Task item: Going from the line that contains "Or, Comment faire" down to the last line in the listing below, reproduce every line exactly and include no others.
---------------
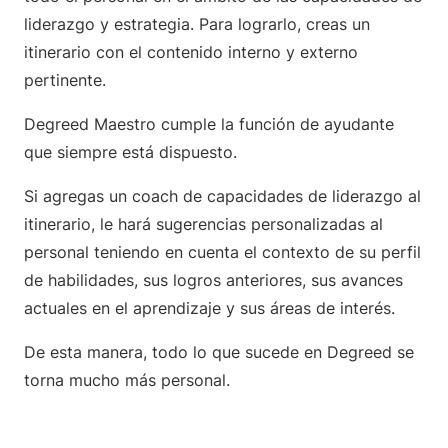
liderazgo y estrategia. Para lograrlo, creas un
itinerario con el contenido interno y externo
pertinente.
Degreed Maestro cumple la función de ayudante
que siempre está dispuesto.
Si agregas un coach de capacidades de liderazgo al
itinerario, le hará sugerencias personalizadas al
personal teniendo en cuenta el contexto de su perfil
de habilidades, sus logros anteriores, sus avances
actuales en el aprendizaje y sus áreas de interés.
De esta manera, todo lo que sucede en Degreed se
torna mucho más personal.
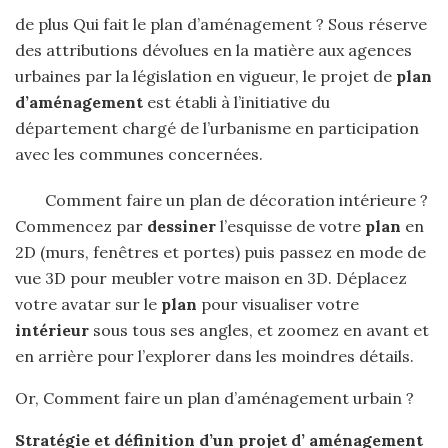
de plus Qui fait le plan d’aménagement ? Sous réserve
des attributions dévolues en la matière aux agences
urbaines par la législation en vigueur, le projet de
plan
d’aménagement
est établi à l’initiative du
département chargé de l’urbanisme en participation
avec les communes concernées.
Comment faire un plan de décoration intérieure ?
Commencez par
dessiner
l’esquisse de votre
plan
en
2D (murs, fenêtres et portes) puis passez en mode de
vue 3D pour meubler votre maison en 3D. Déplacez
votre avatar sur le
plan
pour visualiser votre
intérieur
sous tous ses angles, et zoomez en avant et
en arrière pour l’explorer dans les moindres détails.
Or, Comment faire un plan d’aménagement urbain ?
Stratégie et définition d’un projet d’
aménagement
---------------
Your solution:
Or, Comment faire un plan d’aménagement urbain ?
Stratégie et définition d’un projet d’
aménagement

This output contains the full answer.